Maybe these certainties were delusion?

Maybe these troubled times are a sign that something must change? Maybe we are having an Esther moment, when we realize must take part in changing this world.

Around us, people are mobilizing to bring help and relief to Ukraine. The WUPJ has raised over 1.5 million dollars. On a smaller scale, Rabbis came together to offer help to communities overburdened with a massive influx of refugees. Many initiatives are popping up everywhere.

And here, at KLS, where do I start? Very early on, some people, the ones you saw earlier on the bimah, rolled up their sleeves and decided to “do something”. There were no questions asked, no hesitation, just the drive to participate in this large effort of relief for a population that has been so unjustly attacked under false pretenses, by a man whose hubris is so large that he couldn’t imagine a moment that people would resist the way they did.

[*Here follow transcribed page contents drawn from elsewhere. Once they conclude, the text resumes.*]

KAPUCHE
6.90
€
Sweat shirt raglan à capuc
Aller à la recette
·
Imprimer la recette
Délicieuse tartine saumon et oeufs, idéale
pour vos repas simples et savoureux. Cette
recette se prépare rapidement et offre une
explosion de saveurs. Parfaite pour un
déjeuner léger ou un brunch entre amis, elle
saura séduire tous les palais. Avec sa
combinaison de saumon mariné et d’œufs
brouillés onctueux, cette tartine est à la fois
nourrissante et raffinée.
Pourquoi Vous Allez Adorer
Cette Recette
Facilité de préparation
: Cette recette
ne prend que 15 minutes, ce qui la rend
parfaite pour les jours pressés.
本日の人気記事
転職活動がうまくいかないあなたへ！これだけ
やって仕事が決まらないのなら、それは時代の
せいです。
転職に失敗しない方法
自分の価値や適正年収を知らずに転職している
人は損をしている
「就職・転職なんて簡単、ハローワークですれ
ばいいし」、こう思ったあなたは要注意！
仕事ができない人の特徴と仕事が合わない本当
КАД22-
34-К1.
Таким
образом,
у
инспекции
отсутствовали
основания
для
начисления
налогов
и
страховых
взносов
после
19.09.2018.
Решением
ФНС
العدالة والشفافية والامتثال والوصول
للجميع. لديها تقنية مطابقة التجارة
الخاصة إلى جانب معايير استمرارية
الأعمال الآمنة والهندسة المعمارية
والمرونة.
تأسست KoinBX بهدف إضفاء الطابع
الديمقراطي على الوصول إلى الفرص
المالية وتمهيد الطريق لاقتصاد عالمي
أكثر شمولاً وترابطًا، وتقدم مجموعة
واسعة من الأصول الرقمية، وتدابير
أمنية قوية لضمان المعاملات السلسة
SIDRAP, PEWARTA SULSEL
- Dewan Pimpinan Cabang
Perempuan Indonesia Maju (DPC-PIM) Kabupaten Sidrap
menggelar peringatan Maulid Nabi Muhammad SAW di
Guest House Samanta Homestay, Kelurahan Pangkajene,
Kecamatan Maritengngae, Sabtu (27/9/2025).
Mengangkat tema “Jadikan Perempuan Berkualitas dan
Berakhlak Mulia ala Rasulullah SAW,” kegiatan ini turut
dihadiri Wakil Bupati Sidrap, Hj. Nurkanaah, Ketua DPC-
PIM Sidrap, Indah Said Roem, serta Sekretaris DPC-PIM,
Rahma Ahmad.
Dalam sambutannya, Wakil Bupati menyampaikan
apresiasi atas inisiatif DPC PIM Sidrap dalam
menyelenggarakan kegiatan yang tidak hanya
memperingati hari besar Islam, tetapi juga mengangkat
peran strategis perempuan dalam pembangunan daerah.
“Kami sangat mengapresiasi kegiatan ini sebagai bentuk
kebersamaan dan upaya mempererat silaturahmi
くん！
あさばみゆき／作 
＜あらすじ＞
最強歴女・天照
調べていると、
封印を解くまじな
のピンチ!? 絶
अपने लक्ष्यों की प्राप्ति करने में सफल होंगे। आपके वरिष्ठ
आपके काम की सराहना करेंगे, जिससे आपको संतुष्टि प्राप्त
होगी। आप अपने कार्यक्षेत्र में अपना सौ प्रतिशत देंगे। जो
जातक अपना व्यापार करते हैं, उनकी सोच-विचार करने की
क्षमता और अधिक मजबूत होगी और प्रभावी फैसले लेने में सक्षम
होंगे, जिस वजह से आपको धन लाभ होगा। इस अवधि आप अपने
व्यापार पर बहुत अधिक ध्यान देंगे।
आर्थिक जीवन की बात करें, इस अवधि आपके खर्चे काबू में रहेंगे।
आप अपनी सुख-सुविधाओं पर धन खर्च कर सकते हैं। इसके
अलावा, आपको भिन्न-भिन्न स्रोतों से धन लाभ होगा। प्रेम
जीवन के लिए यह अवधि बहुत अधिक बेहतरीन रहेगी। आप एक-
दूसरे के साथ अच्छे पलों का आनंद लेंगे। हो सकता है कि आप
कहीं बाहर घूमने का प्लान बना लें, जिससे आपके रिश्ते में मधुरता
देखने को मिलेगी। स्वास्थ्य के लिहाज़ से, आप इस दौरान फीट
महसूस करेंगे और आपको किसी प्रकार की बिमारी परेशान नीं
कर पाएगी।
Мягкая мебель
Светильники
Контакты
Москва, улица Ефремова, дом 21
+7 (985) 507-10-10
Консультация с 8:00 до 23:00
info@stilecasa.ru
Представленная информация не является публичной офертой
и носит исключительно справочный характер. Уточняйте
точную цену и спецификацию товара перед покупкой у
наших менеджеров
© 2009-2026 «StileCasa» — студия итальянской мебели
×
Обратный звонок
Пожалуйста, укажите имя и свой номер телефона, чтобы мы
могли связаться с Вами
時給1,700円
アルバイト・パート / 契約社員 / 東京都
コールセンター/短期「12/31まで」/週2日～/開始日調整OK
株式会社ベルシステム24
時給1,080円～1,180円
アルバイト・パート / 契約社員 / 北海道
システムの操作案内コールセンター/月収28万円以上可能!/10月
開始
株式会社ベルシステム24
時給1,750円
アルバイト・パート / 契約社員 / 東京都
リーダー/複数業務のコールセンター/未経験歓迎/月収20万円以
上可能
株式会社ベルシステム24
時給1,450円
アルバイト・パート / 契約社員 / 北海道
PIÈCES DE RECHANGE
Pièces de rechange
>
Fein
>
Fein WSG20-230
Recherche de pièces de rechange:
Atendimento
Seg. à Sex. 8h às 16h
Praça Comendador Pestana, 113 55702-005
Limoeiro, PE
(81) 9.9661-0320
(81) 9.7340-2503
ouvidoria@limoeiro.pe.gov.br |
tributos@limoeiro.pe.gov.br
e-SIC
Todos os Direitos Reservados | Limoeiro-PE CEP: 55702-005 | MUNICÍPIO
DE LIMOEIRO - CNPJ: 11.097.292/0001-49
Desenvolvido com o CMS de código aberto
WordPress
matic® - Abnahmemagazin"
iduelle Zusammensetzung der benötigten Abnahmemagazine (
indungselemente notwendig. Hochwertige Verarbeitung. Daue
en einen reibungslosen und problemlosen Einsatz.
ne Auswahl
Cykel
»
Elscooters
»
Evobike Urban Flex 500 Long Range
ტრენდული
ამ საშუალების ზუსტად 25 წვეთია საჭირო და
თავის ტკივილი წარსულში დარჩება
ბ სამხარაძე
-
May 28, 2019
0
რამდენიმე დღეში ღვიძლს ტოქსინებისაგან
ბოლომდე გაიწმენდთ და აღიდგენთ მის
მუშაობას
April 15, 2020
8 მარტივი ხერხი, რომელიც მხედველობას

Just a fraction of the boxes of donations packed and ready to be transported onto Ukraine

Esther did resist a cruel and petulant tyrant. She reminds me of this Russian journalist who held a banner during the news asking people not to believe the government propaganda.

It would be wrong to blame collectively the Russians. Remember that thousands of them are now in jail because they dared oppose the war. This conflict has a different nature. It is a war of two radically opposed worldviews, where the Democratic and liberal West has received a sort of wake-up call. We’ve indulged ourselves in an ego driven, individualistic and consumerist society. We have lost a sense of common purpose. On the other side, we see a man who has mustered an entire population behind a religious and nationalistic ideology that excludes those who are different and sees the rest of the world as an existential threat.

This Esther moment that we are experiencing now is a reawakening of a democratic society that is liberal in its dealings with the diversity of human expressions, a society that has rediscovered the value of togetherness, compassion, and care. How else could we explain the countless hours of volunteering for the unique purpose of bringing relief to a people that is suffering?

I don’t say this very often, but when I witness this positive energy rallied for the common good, I am optimistic for our future. This eternal light that shines about the altar of God’s abode shines throughout the world and leads the way to a better future.

Thank you for your time, your money, your donations. Thank you for bringing hope to a world that needed to see it. Thank you for being you.